I love Rugby League because it is an uncompromising collision sport that is difficult to play. It isn’t the sport for everyone. Only a certain type of person wants to play a sport where you receive the ball and have 13 other people looking to drag you to the ground.
When you play a collision sport, you are going to get hurt. If you don’t want to get hurt, don’t play a collision sport. There are simply no rules and no athletic gear available top stop you from getting hurt while playing a collision sport.
In the modern day rush towards nerfing planet earth and then telling everyone they are a unique and delicate snowflake that can do anything they choose to, sports have gone an extra mile to try and make themselves more desirable to everyone they possibly can. It is not longer enough to appeal to males between the ages of 10 and 80…now sports want to be accepted by men and women of all ages. They want their rules to be acceptable for kids to play from as young as 4, and more than anything they want to appeal to Mums who want their kids to play sport, but who don’t want to see their kids getting hurt.
This pathway, slowly but surly, has lead to Rugby League officials cringing and rushing to apologize to the public any time we see a shoulder charge, we hear a player swearing on an open microphone, or even getting injured in freak accidents.
The modern day cycle of faux outrage on social media soon gets picked up on by mainstream media outlets.

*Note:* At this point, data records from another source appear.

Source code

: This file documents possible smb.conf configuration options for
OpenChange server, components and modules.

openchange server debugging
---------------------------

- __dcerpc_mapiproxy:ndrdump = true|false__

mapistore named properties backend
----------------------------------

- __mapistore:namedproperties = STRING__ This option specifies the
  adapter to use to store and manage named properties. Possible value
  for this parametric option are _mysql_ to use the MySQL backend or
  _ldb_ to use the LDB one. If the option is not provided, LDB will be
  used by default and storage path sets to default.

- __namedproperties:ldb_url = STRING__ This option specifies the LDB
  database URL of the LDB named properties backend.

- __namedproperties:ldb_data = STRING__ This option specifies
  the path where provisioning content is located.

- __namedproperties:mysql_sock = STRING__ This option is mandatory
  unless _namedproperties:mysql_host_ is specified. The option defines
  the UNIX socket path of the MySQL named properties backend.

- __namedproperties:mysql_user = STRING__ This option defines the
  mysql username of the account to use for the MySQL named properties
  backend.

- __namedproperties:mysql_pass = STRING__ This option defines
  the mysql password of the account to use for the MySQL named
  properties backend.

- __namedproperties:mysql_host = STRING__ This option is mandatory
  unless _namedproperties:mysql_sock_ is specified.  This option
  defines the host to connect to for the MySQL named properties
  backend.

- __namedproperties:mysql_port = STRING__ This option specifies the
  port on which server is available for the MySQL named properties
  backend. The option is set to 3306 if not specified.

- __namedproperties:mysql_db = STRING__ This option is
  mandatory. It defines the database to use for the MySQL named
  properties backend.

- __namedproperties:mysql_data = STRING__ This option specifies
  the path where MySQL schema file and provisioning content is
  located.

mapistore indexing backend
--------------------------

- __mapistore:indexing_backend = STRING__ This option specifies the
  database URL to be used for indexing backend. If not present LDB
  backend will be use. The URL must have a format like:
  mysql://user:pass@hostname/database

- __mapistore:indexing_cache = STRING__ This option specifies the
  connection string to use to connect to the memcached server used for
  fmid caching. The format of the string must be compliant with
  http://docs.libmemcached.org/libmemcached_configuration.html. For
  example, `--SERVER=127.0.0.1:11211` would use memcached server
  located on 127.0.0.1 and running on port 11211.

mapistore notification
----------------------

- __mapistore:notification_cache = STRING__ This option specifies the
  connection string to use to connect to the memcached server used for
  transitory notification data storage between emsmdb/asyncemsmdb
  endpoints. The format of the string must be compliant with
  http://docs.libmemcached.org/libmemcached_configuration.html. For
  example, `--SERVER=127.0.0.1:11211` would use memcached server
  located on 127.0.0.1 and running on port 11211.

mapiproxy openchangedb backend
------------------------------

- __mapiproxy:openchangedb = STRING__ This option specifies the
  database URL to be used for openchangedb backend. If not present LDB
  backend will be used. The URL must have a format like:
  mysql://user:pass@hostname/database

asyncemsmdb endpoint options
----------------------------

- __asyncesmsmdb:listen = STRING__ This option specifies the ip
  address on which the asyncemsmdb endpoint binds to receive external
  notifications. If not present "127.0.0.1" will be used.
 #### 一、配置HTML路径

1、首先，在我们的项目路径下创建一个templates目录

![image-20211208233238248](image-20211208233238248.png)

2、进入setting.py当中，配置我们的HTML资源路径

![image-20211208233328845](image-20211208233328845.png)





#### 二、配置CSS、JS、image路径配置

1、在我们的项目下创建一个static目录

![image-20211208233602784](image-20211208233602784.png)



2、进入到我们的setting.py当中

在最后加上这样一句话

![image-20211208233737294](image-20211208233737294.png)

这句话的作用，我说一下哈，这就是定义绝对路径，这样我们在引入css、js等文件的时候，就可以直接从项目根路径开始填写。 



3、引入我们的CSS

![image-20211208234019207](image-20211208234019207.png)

All of a sudden we see a brutal, uncompromising sport, that not everyone has the ability to play having to change its rules so that professional athletes of 120 kilograms who throw themselves at each other as fast as they possibly can are safe from being hurt.
It is absolutely ridiculous!
The easiest way to avoid getting hurt during a Rugby League match is to watch it from the grandstand. That is the honest truth about our sport.It is not something you will hear anyone from the NRL say, but it is a reality that players happily accept every single week.

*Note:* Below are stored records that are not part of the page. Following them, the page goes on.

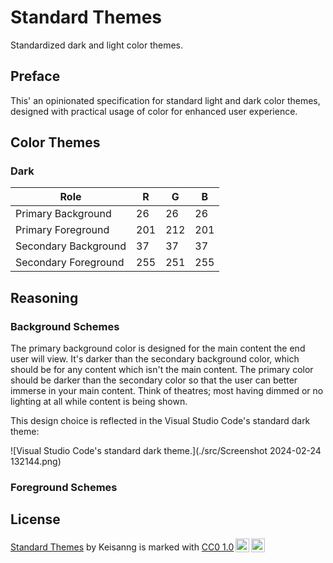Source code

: # Standard Themes

Standardized dark and light color themes.

## Preface

This' an opinionated specification for standard light and dark color themes, designed with practical usage of color for enhanced user experience.

## Color Themes

### Dark

| Role                 | R   | G   | B   |
| -------------------- | --- | --- | --- |
| Primary Background   | 26  | 26  | 26  |
| Primary Foreground   | 201 | 212 | 201 |
| Secondary Background | 37  | 37  | 37  |
| Secondary Foreground | 255 | 251 | 255 |

## Reasoning

### Background Schemes

The primary background color is designed for the main content the end user will view. It's darker than the secondary background color, which should be for any content which isn't the main content. The primary color should be darker than the secondary color so that the user can better immerse in your main content. Think of theatres; most having dimmed or no lighting at all while content is being shown.

This design choice is reflected in the Visual Studio Code's standard dark theme:

![Visual Studio Code's standard dark theme.](./src/Screenshot 2024-02-24 132144.png)

### Foreground Schemes

## License

<p xmlns:cc="http://creativecommons.org/ns#" xmlns:dct="http://purl.org/dc/terms/"><a property="dct:title" rel="cc:attributionURL" href="https://github.com/keisanng/standard-themes">Standard Themes</a> by <span property="cc:attributionName">Keisanng</span> is marked with <a href="http://creativecommons.org/publicdomain/zero/1.0?ref=chooser-v1" target="_blank" rel="license noopener noreferrer" style="display:inline-block;">CC0 1.0<img style="height:22px!important;margin-left:3px;vertical-align:text-bottom;" src="https://mirrors.creativecommons.org/presskit/icons/cc.svg?ref=chooser-v1"><img style="height:22px!important;margin-left:3px;vertical-align:text-bottom;" src="https://mirrors.creativecommons.org/presskit/icons/zero.svg?ref=chooser-v1"></a></p>
</p>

Because Rugby League players are different from most people. They enjoy playing a game that comes with a risk of injury. They look forward to playing a game that leaves you battered and bruised every single week. They are not kids. They are not the normal man on the street. They are Rugby League players, and they love playing Rugby League.

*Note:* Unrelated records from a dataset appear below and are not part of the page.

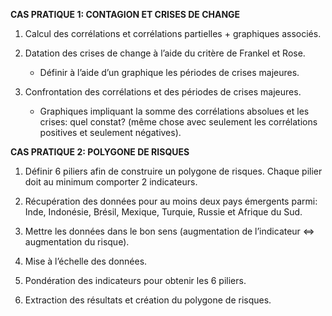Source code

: **CAS PRATIQUE 1: CONTAGION ET CRISES DE CHANGE**

1) Calcul des corrélations et corrélations partielles + graphiques associés.

2) Datation des crises de change à l’aide du critère de Frankel et Rose.

	- Définir à l’aide d’un graphique les périodes de crises majeures.
 
3) Confrontation des corrélations et des périodes de crises majeures.

	- Graphiques impliquant la somme des corrélations absolues et les crises: quel constat? (même chose avec seulement les corrélations positives et seulement négatives).



**CAS PRATIQUE 2: POLYGONE DE RISQUES**

1) Définir 6 piliers afin de construire un polygone de risques. Chaque pilier doit au minimum comporter 2 indicateurs.

2) Récupération des données pour au moins deux pays émergents parmi: Inde, Indonésie, Brésil, Mexique, Turquie, Russie et Afrique du Sud.

3) Mettre les données dans le bon sens (augmentation de l’indicateur <=> augmentation du risque).

4) Mise à l’échelle des données.

5) Pondération des indicateurs pour obtenir les 6 piliers.

6) Extraction des résultats et création du polygone de risques.




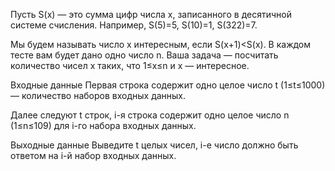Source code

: ﻿Пусть S(x) — это сумма цифр числа x, записанного в десятичной системе счисления. Например, S(5)=5, S(10)=1, S(322)=7.

Мы будем называть число x интересным, если S(x+1)<S(x). В каждом тесте вам будет дано одно число n. Ваша задача — посчитать количество чисел x таких, что 1≤x≤n и x — интересное.

Входные данные
Первая строка содержит одно целое число t (1≤t≤1000) — количество наборов входных данных.

Далее следуют t строк, i-я строка содержит одно целое число n (1≤n≤109) для i-го набора входных данных.

Выходные данные
Выведите t целых чисел, i-е число должно быть ответом на i-й набор входных данных.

That is why, in the face of public damnation, we have seen so many Rugby League players calling for the return of the shoulder charge. Yes, its dangerous. The players accept that. They accept that the game itself is dangerous. They enjoy the sport in spite of its dangers.
That is why players are disgusted when ever they see a player pretending to be hurt. The fact of the matter is, everyone out there on a Rugby League field is hurting. They all go through collisions that would leave most people sick in bed for a week. When they see one of their own pretending they are hurt from a small bump, they are disgusted because they exist in a world of real pain every single week.
Rugby League is at a real crossroads and it really concerns me. The game I love is brutal and uncompromising. To go out there and play this game means you are made of something special. It isn’t for everyone, but if the powers that be keep trying to make this game one that everyone can play, it will lose what makes it unique to every other sport out there.
I don’t want to watch a glorified game of touch football. I want to see big hits, I want to see a showdown between great athletes, I want to see two teams go to watch and see who breaks first. I want to be able to show non Rugby League fans the sport I love, and know that they have never seen anything like it. I want the people who run the game to be as proud of its brutality and toughness as I am!
Rugby League needs to stop apologizing for the sport it has become. It needs an administration that will stand up in the face of faux outrage and defend the sport at its highest level. Our games administrators need to stop being so quick to apologize for what happens on the field between willing participants to people who will never, ever play the game. Rugby League administrators need to be willing to say to people that complain that “You know what? This game just might not be for you!”.
I want to see Rugby League grow. I want to see it expand into new areas and to allow as many new supporters as possible to witness the sport that I love more than any other.